Options Debate Explodes Anew With FASB Plan
For most companies, the impact of the rule has already been factored in, Blitzer said, suggesting the only real casualties are likely to be the handful of companies which, after expensing options, see quarterly profits turn into losses.
Still, the new rule on options expensing is likely to push cash flow trends to the fore.
"It's not so much that companies will be providing brand new information, but I believe it will significantly raise people's awareness of the fact that cash flows that normally accrue to shareholders or bondholders or go towards capital spending are in fact committed to offsetting dilution," said Vadim Zlotnikov, chief strategist at Sanford Bernstein. (Employee exercising of stock options increases a firm's total shares outstanding; companies often buy back shares to offset such dilution, but that absorbs money that otherwise could have been used to pay a dividend or be reinvested in the company's core business.)
Noting that corporate cash balances as a percentage of assets are the highest they've been since World War II, Zlotnikov predicted "the use of corporate cash flows and the disciplined use of cash flow" will be the "single most important controversy" over the next few years.
Todd Ahlsten, manager of the (PRBLX Quote)Parnassus Equity Income fund, said his firm already pays careful attention to whether a given company's stock buyback plan actually reduces its net shares outstanding, or merely offsets the dilution from generous stock options grants.
For example, Parnassus found that Intel (INTC Quote) bought back a net $16.9 billion in stock between 1999 and 2003, equivalent to 9.3% of the company based on the current share count. Yet the company's shares outstanding declined only 2.7% because it had to pay up to offset options dilution.
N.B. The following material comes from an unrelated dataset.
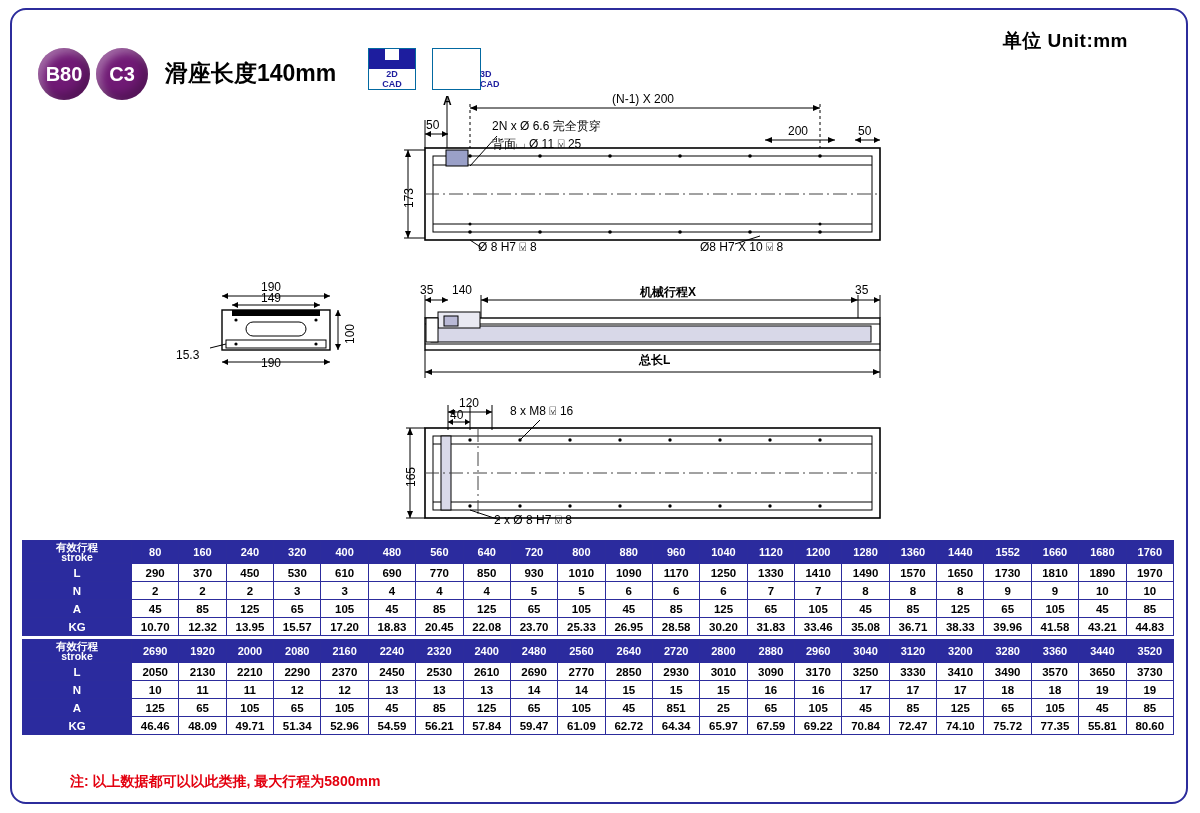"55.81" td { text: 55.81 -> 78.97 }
The issue of expensing options has come to the forefront in recent years following the accounting scandals at Enron, Worldcom and other companies. Many governance critics have blamed stock options for the aggressive or illegal accounting that precipitated such fiascos. Because options only have value if a firm's stock rises and have a limited shelf life, governance experts argue their use encourages executives to take short-sighted, risky, and sometimes illicit steps to boost share prices.